— Your instructions —
Restate the lines word for word, from the first line of the records through the line containing "Figure 3. Phylogenetic". Leave out the pictures and anything after that line.

(Data records)

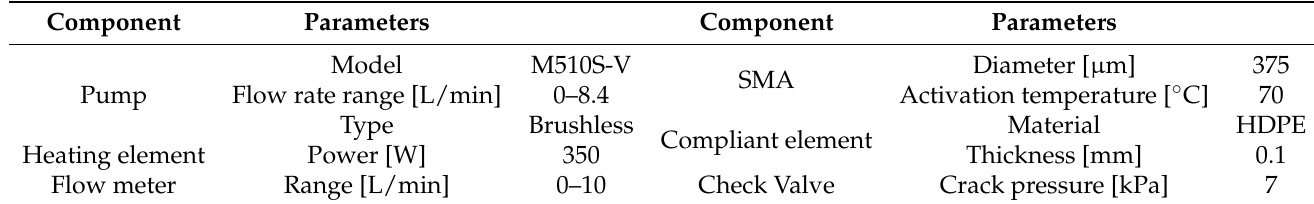
Figure 13. Constant-Flow (CFSMALA) experiment setup. Table 2. CFSMALA experiment components and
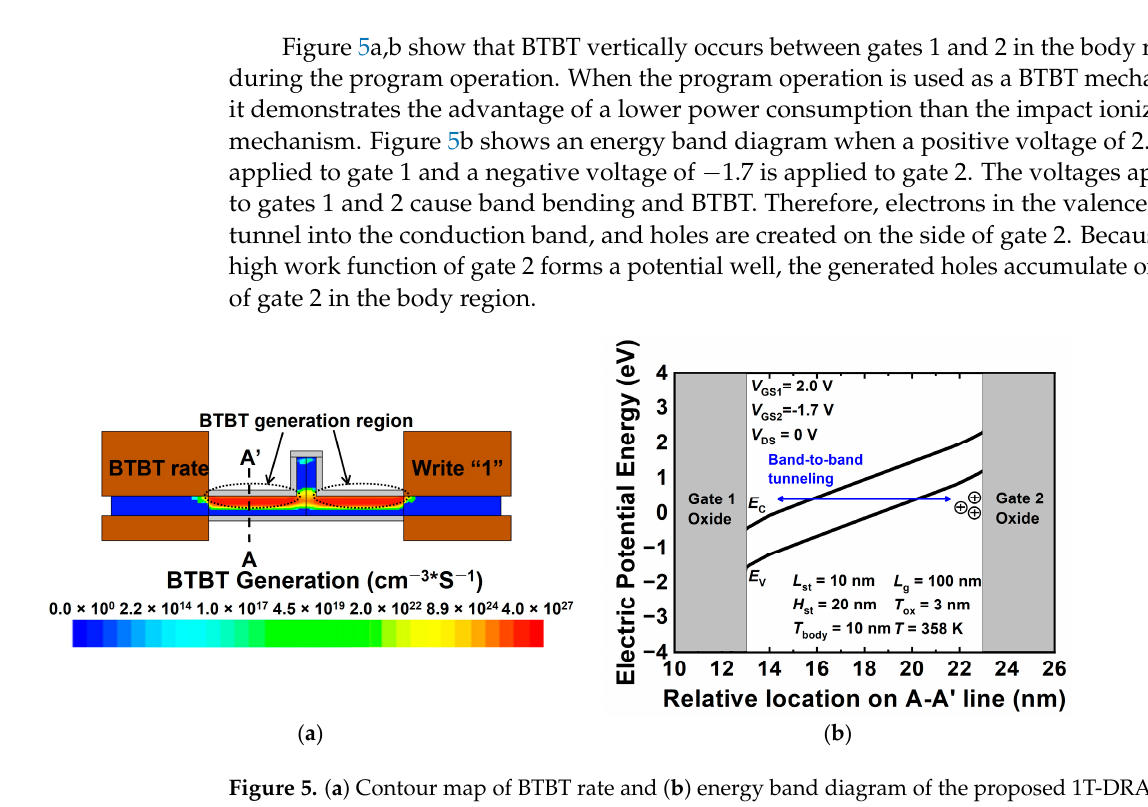
Figure 4. ( a ) Transient characteristics of proposed 1T-DRAM cell. ( b ) Variation of read currents in “1” and “0” states at different temperatures of 300 K and 358 K.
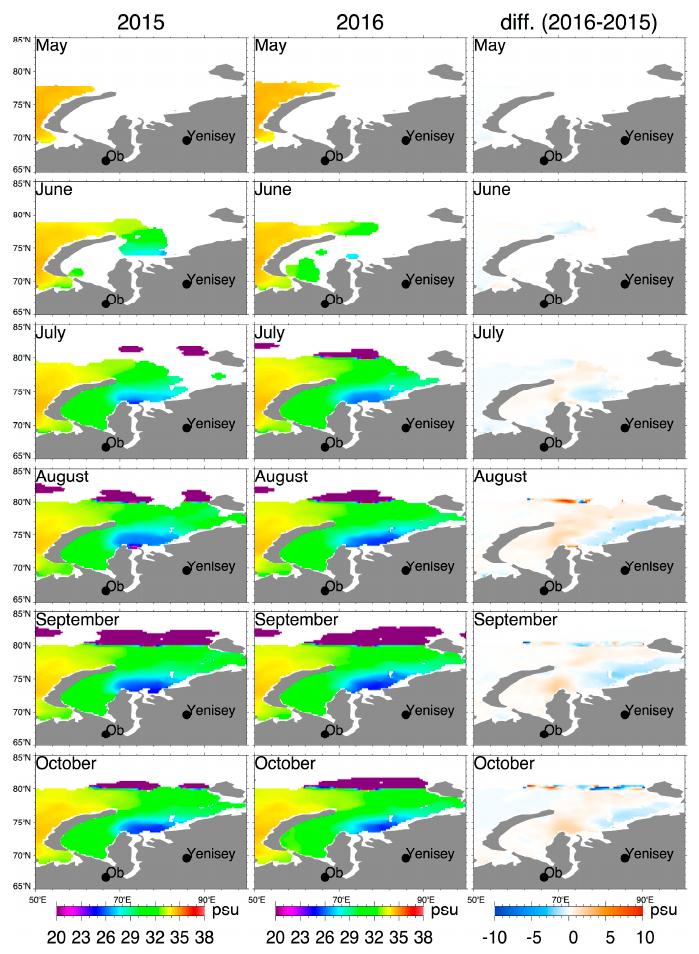
Figure 7. Similar as Figure 6 for HYCOM SSS.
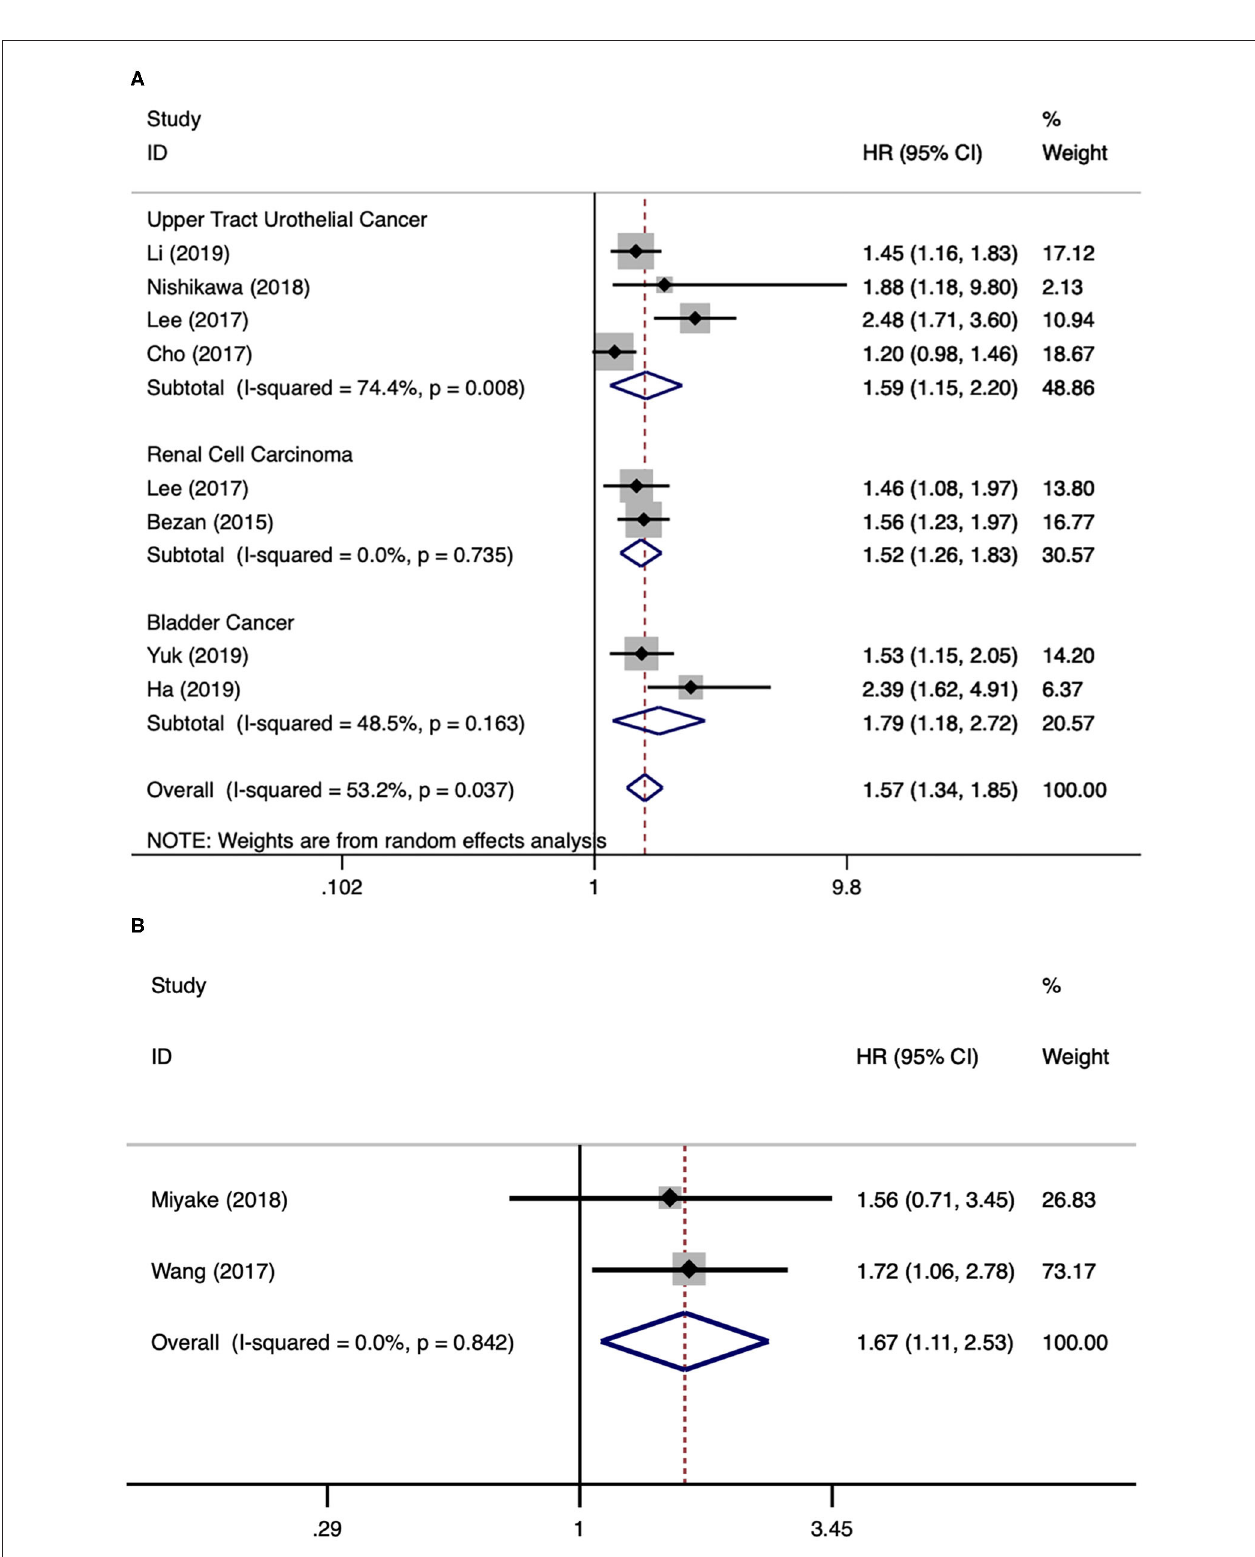
FIGURE 3 | Forest plot reflects the association between De Ritis ratio and PFS/BRFS for urological cancers. (A) De Ritis ratio and PFS; (B) De Ritis ratio and BRFS.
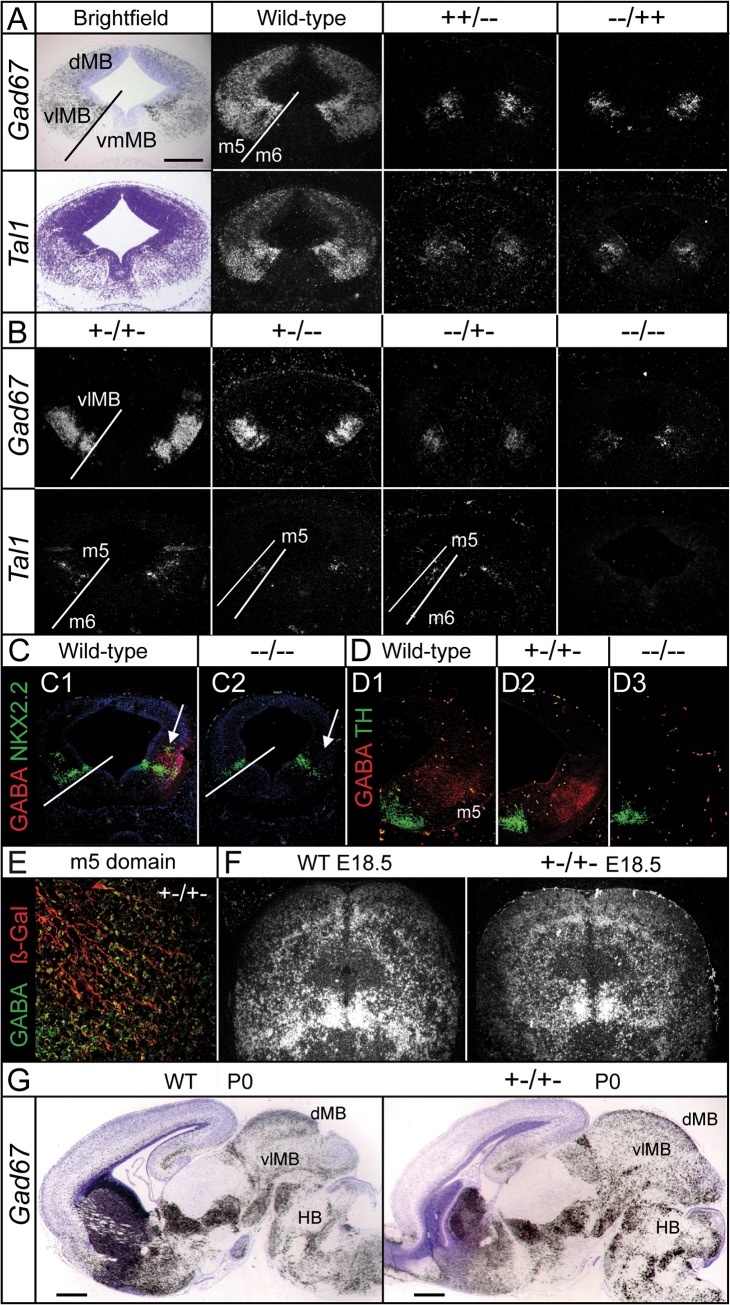
MB GABAergic pathway was severely compromised in the double and compound mutants.Expression of GABAergic-specific genes on the coronal sections of E12.5 in wild-type and single knockout embryos (A), as well as in compound and double knockout mutants (B). MB GABAergic induction occurred in double heterozygous mice based on the presence of GABAergic markers (Gad67 and Tal1). (A-E) The GABA phenotype observed at E12.5 in the vlMB of Mgn
−/−
Mash1
−/− (−−/−−) mice (C2 and D3) was recovered in Mgn
+/−
Mash1
+/− mice (D2 and E). The intermediate zone of m3 domain is magnified in E. GABAn of double heterozygous embryos were maintained at E18.5 (F) and until postnatal death P0 (G). DAPI, NKX2-2, TH, and β-Gal staining were used as morphological markers). Arrows indicate the loss of postmitotic NKX2-2 neuronal subpopulation in the m2 domain, but not in the m4 domain (C). Scale bars: 500 μm in A and G, and 50 μm in E.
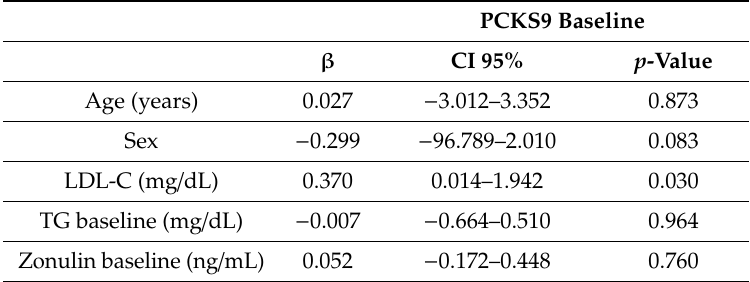
Table 3. Multiple linear regression analysis for baseline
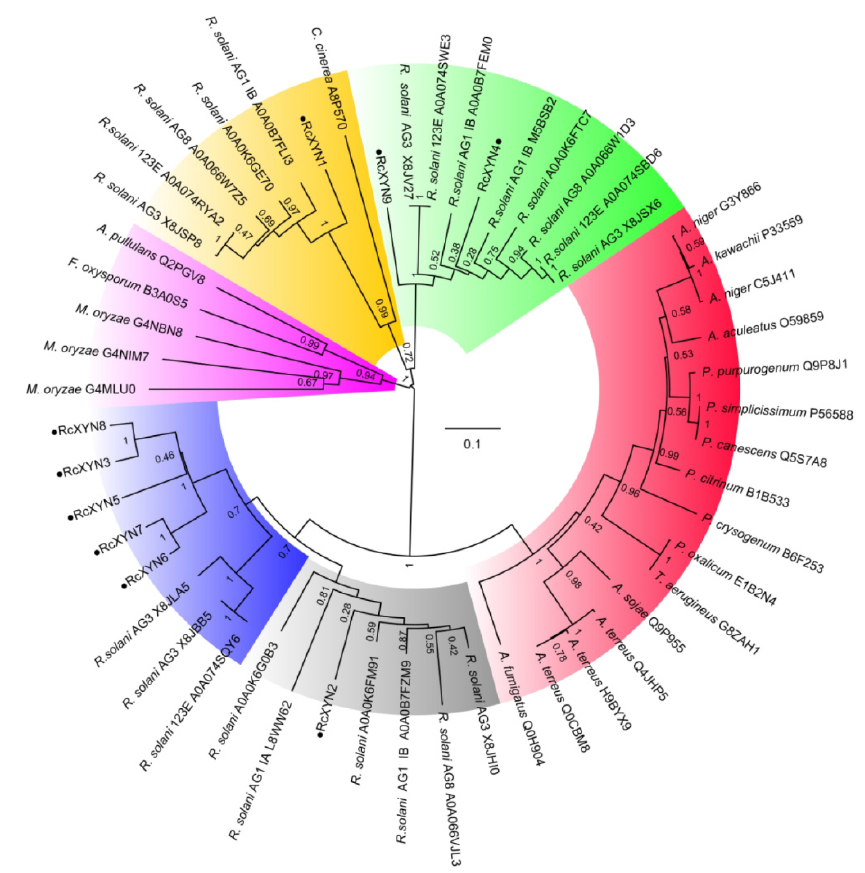
Figure 3. Phylogenetic relationships between GH10 xylanases from R. cerealis and other fungi. The phylogeny was constructed by Mega 7.0 using neighbor-joining method (parameters: 1000 bootstraps). Yellow represents group 1; Green represents group 2; Red represents group 3; Grey represents group 4A; Blue represents group 4B; Pink represents group 5.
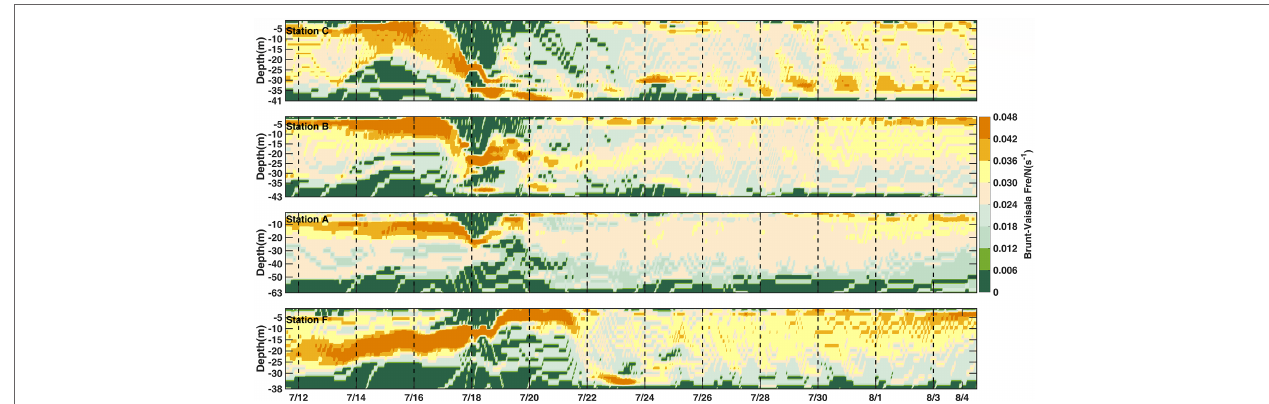
FIGURE 10 | Time series of vertical profiles of Brunt-Väisälä frequency ( N ) at Stations C, B, A, and F from July 12 to August 4. The model simulated hourly density data are used in the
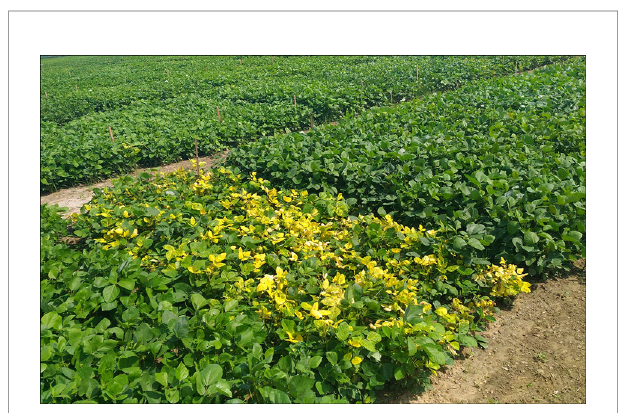
FIGURE 1 | Field view of YMD susceptible (yellowing of the plants) and resistant expression (normal green plants) in various mungbean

(End Data records)

— Exercise response —
Figure 13. Constant-Flow (CFSMALA) experiment setup. Table 2. CFSMALA experiment components and
Figure 4. ( a ) Transient characteristics of proposed 1T-DRAM cell. ( b ) Variation of read currents in “1” and “0” states at different temperatures of 300 K and 358 K.
Figure 7. Similar as Figure 6 for HYCOM SSS.
FIGURE 3 | Forest plot reflects the association between De Ritis ratio and PFS/BRFS for urological cancers. (A) De Ritis ratio and PFS; (B) De Ritis ratio and BRFS.
MB GABAergic pathway was severely compromised in the double and compound mutants.Expression of GABAergic-specific genes on the coronal sections of E12.5 in wild-type and single knockout embryos (A), as well as in compound and double knockout mutants (B). MB GABAergic induction occurred in double heterozygous mice based on the presence of GABAergic markers (Gad67 and Tal1). (A-E) The GABA phenotype observed at E12.5 in the vlMB of Mgn
−/−
Mash1
−/− (−−/−−) mice (C2 and D3) was recovered in Mgn
+/−
Mash1
+/− mice (D2 and E). The intermediate zone of m3 domain is magnified in E. GABAn of double heterozygous embryos were maintained at E18.5 (F) and until postnatal death P0 (G). DAPI, NKX2-2, TH, and β-Gal staining were used as morphological markers). Arrows indicate the loss of postmitotic NKX2-2 neuronal subpopulation in the m2 domain, but not in the m4 domain (C). Scale bars: 500 μm in A and G, and 50 μm in E.
Table 3. Multiple linear regression analysis for baseline
Figure 3. Phylogenetic relationships between GH10 xylanases from R. cerealis and other fungi. The phylogeny was constructed by Mega 7.0 using neighbor-joining method (parameters: 1000 bootstraps). Yellow represents group 1; Green represents group 2; Red represents group 3; Grey represents group 4A; Blue represents group 4B; Pink represents group 5.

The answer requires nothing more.